___ Source document ___

Dear God. This goes on the list of books that have ruined my life in a good way. I don't enjoy nonfiction as a general rule, and especially not super academic works that involve making love to a dictionary just to get the gist, but this.... Luce Irigaray begins by analyzing Freudian sexuality and comparing his thoughts to other psychoanalytic works of the time, both those of his students and those who disregarded his school of thought. She points out that Freud did not have a concept of femininity or female sexuality, and that women throughout history have been defined by their lack of male genitalia. She moves on to linguistics and discourse, and the concept of a masculine discourse and lack of a feminine discourse. It's interesting that she spends a great deal of time emphasizing the importance of feminists not hating men, and not making moves to claim ownership of the masculine power structures that are in place in society. She proposes an entirely different direction for us to grow as women: horizontally, not vertically. Flowing like water, not trying to occupy as much airspace as possible. Tis was easily the most challenging book I have ever read, and in order to get everything out of it, I would have to read it several more times. So, so good.

___ Supplied entries ___

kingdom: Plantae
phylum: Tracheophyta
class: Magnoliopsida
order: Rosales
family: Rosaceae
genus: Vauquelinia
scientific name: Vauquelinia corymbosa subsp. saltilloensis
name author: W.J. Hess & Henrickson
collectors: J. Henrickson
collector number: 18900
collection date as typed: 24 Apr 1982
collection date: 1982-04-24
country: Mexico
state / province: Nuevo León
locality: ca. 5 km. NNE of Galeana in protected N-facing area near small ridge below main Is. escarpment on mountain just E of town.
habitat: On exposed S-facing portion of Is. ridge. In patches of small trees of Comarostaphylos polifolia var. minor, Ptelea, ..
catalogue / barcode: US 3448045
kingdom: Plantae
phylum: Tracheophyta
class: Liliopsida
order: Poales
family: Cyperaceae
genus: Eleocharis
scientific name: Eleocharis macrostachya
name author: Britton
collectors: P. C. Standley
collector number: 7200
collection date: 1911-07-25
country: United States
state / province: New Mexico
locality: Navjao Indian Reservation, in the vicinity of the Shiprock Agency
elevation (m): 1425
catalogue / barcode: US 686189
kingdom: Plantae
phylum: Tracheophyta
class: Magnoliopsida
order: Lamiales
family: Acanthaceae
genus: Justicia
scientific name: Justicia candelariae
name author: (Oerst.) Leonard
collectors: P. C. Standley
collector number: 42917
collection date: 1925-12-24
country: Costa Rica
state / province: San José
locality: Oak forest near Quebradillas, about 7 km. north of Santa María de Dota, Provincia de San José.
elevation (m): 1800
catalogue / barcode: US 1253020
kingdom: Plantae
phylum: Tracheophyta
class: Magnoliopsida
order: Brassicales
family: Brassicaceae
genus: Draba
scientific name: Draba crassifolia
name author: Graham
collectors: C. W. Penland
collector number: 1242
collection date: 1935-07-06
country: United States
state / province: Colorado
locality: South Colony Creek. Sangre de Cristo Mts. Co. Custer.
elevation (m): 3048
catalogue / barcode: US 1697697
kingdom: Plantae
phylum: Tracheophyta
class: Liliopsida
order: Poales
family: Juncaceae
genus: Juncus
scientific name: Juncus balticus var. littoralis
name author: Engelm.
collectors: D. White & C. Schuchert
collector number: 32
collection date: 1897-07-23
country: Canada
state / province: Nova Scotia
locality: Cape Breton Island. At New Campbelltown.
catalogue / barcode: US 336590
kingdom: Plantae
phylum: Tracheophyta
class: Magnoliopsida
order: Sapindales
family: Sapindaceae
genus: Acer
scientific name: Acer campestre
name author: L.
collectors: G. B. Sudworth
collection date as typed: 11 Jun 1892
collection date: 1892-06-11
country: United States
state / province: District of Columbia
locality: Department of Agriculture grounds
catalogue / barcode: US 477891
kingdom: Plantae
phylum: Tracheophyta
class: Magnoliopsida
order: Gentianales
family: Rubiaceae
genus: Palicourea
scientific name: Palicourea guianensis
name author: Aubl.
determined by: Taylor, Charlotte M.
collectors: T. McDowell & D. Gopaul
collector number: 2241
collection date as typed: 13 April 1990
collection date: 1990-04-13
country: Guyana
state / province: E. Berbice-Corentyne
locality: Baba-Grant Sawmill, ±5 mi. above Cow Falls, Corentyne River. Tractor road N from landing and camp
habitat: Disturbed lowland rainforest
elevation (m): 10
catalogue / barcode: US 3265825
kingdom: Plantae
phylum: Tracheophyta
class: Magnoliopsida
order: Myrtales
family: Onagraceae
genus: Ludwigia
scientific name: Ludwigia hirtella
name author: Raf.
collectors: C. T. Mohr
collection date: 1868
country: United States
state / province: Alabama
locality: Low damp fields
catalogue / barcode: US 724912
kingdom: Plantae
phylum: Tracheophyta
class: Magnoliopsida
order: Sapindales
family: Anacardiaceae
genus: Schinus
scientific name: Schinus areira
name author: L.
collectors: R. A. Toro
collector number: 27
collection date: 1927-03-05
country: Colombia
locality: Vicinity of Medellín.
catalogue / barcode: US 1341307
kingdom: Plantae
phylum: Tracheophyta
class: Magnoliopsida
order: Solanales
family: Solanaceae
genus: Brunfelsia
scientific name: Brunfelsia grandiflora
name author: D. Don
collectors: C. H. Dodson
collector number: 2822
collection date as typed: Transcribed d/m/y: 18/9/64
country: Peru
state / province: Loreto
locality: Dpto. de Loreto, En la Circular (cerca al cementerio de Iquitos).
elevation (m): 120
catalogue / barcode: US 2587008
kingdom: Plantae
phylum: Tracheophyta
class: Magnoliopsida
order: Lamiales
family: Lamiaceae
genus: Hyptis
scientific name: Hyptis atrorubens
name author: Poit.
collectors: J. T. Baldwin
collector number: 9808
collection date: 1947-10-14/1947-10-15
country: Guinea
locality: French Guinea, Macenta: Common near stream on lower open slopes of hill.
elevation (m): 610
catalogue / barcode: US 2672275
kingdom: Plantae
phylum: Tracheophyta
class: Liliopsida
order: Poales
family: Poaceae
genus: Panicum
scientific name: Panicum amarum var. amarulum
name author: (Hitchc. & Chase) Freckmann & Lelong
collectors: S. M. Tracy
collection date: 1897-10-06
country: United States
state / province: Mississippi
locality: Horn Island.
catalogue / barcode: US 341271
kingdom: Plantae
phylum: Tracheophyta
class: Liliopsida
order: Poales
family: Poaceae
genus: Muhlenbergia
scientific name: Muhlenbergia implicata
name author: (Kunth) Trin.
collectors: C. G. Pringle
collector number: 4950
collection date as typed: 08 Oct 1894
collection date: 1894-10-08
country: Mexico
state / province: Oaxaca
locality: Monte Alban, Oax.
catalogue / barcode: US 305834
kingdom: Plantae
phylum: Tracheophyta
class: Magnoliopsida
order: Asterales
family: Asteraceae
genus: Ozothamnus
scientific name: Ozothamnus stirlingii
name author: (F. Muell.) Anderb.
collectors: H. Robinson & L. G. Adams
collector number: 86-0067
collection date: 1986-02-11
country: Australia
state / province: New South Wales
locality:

___

Work to be completed – According to the book review, what did Freud lack a concept of? The listing is separate material, unrelated to the book review.

Task answer – Femininity or female sexuality.